Heresy is my home, my favorite stance. So here’s my take on the WSOP Main Event, the ultimate event in the nearly two months-long blizzard of tournaments that make up the annual World Series of Poker. The Main Event is a $10,000 buy-in tournament; the winner is dubbed the World Champion and is blessed with instant and lasting fame and fortune – though the fortune part, as substantial as it is (this year’s winner’s share will be a shade over $8.3  million) doesn’t always last as long the champ hopes.[1]

My take on this tournament: It’s overwhelmingly determined by luck!

Yes, of course, poker is a game of skill (an extended defense of this can be found here) but not under all circumstances. For one, there’s a time element. A short poker session is determined largely by luck. If you want a shot at beating someone really good like Phil Ivey or Tom Dwan, you want to play a very short session. In fact, your best move would be go all-in on the first hand before you look at your cards – you’ve got a fifty-fifty prop and that’s the best you’re going to get.

Here’s my reasoning. The tournament has, in recent years attracted some 6,000+ players (6,352 this year). All know something about the game. I’d guess that at least half of them are very good players. They know the stats, the basic strategic moves, have decent hand reading abilities, understand positional play and all the other standard stuff that you just have to know if you’re going to have a shot.

Further, I’d guess that at least a thousand are serious, highly skilled players and at least several hundred are playing professionally – that is, their basic income comes from poker.

Now, when you get this many very good players all together competing against each other the final outcome is going to be largely dictated by the turn of a card – or two or three or more cards.

It actually cannot be any other way.
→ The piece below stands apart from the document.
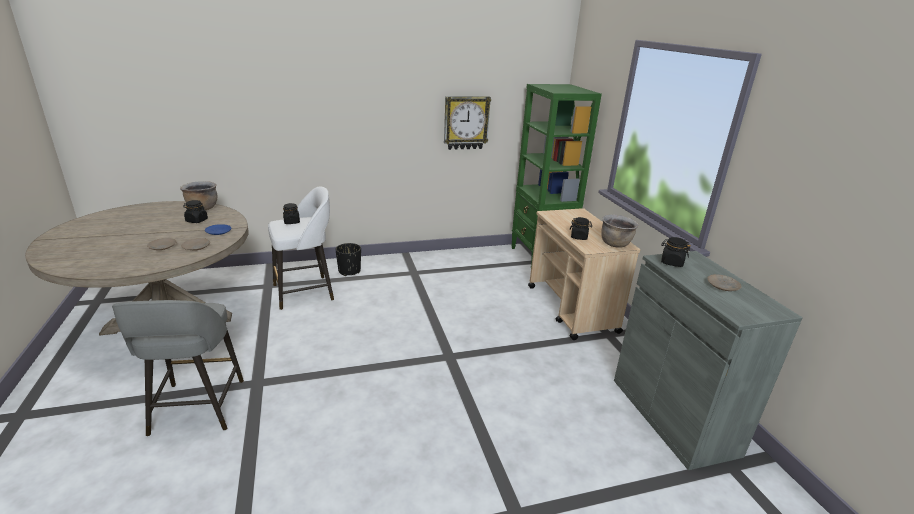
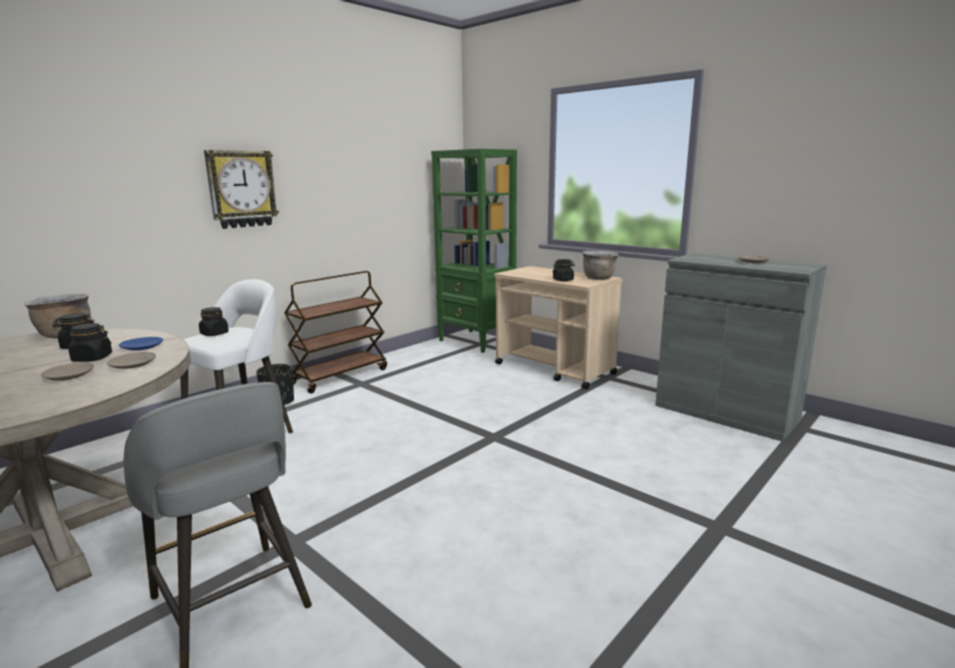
camera: 30 degrees left, 10 degrees down
wall clock [444,96,491,150] -> wall clock moved to [204,150,279,229]
black jar [661,237,691,267] -> black jar moved to [65,323,112,362]
none -> brown cart [284,271,387,394]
Yes, I know, each level is two hours long and the blinds move up slowly and the action continues for a week before the final table is determined. So what. Playing ten hours a day for seven days only amounts to 70 hours of play, an insignificant amount in a game where no one can have any confidence in the stability of the data until several thousands of hours have been logged. Besides, as anyone who’s played or watched one of these in the last several years, the number of hands per hour is stunningly low. No one seems to be able to make a play without spending two or three (or more, lots more) minutes mulling it over. Nolan Dalla, media director for the WSOP, has bemoaned the ridiculously slow play.

The basic point is dead simple and unassailable. When you have several hundred excellent poker players pitted against one another for a mere 70 hours (which are playing more like 30 hours of ordinary play) the driver of destiny is the random number generator.
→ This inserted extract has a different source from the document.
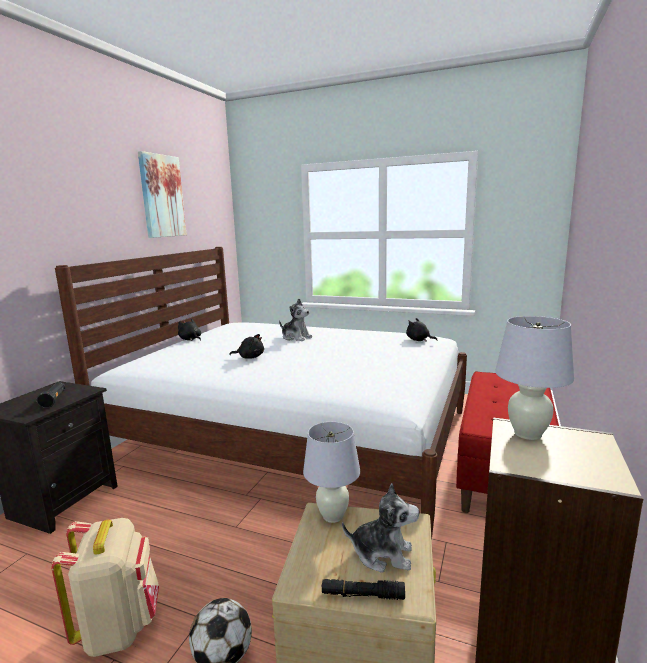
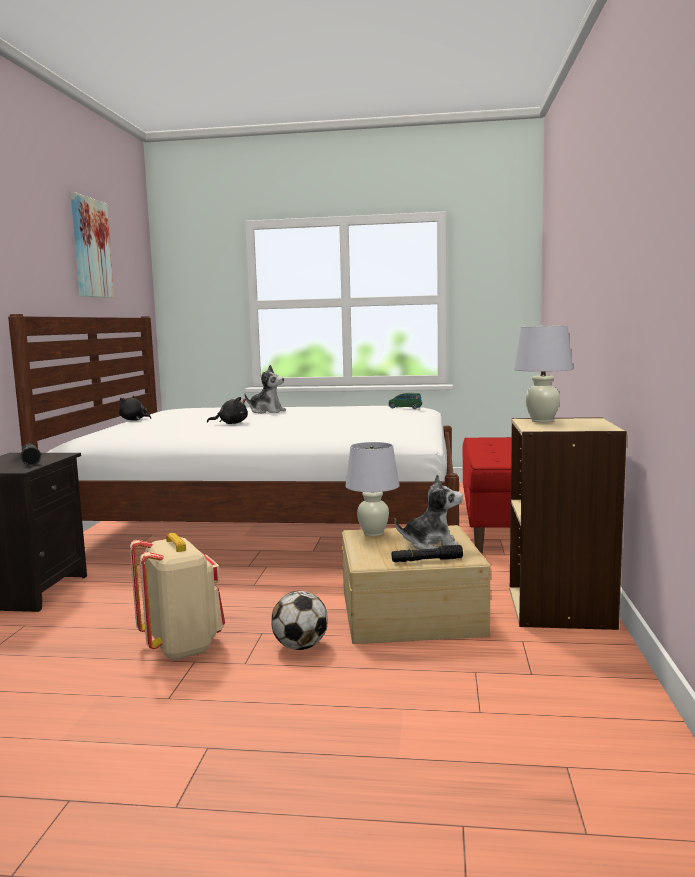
camera: 15 degrees left, 5 degrees down
black plush toy [406,318,438,342] -> green toy car [389,393,422,409]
You might ask why isn’t this more obvious and why haven’t others pointed it out? Because this luck thing is sneaky and doesn’t always reveal itself. You might think that by luck I’m talking about hitting a bunch of 2-outers or filling gut-shots at optimal times. Well I am, of course, but this is the least of it. Where this luck thing is doing its most serious luck thing is far less obvious.

It’s having the best of it going to the river and having your hand stand up. It’s taking an over-pair to the flop and not having your opponent hit a set and having this happen some twenty or more times. It’s making a stone-cold bluff against an opponent who turns out not to have much – over and over for seven days. It’s hitting flops at a rate that is statistically unlikely. It’s being moved to a weak table, being assigned a seat to the left of an aggressive player. It’s a thousand little things that allow you to accumulate chips.

I’ve been watching this year’s Main Event online. They’re down to 18, a tiny fraction of the starting hoard. You know what? All of them are fantastic players, skilled, tricky, shrewd and successful – and they’re also the luckiest of the hundreds just like them who started nearly two weeks ago.


[1] Recent articles have chronicled Jerry Yang’s money problems after winning $8.2 million in 2007.